Reproduce the text lines of every row below word for word, omitting the pictures.

── Rows

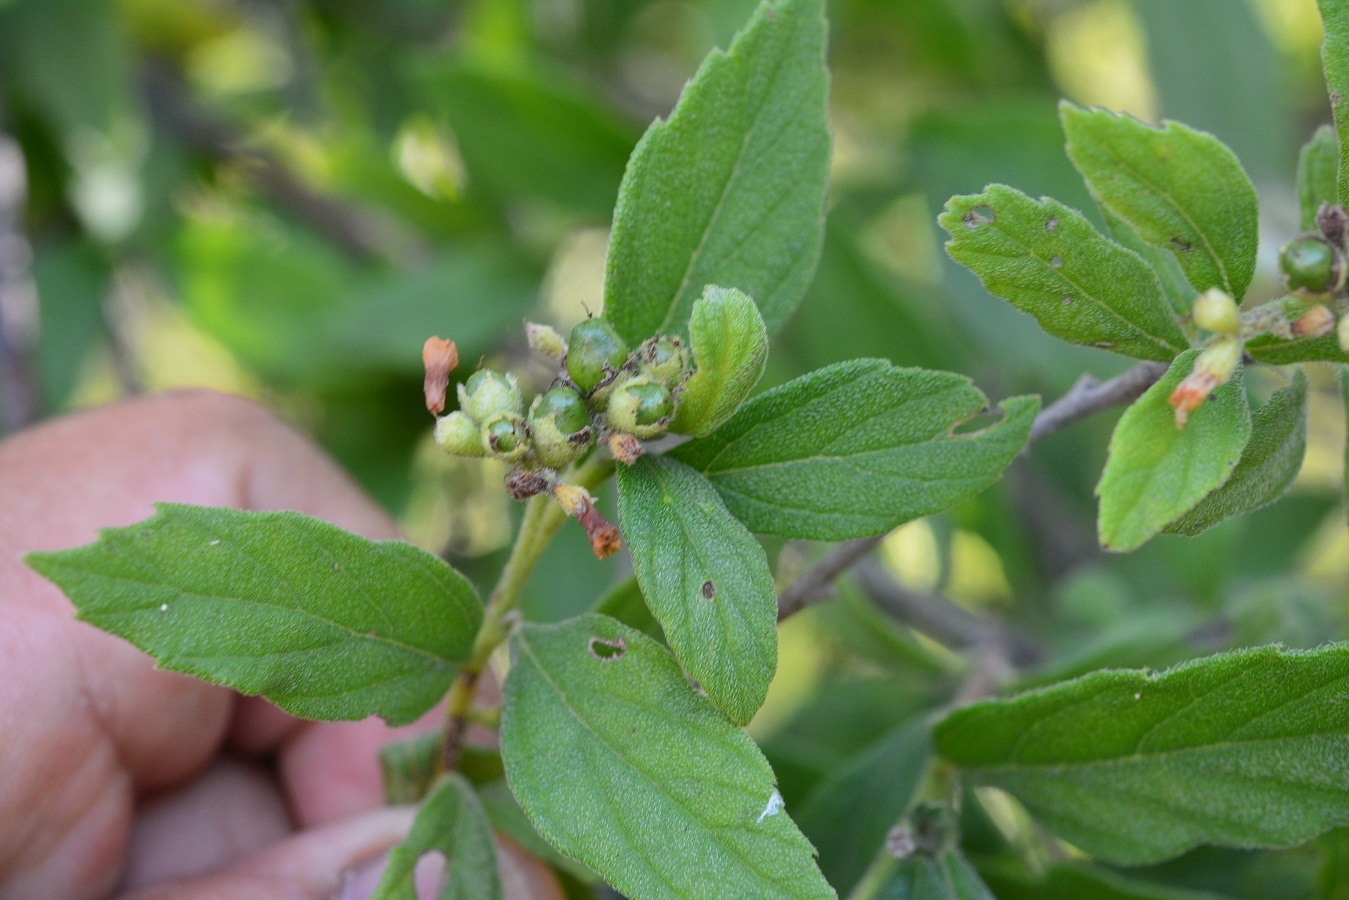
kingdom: Plantae
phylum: Tracheophyta
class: Magnoliopsida
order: Boraginales
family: Cordiaceae
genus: Varronia
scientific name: Varronia foliosa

────

◆ **Task result**:
kingdom: Plantae
phylum: Tracheophyta
class: Magnoliopsida
order: Boraginales
family: Cordiaceae
genus: Varronia
scientific name: Varronia foliosa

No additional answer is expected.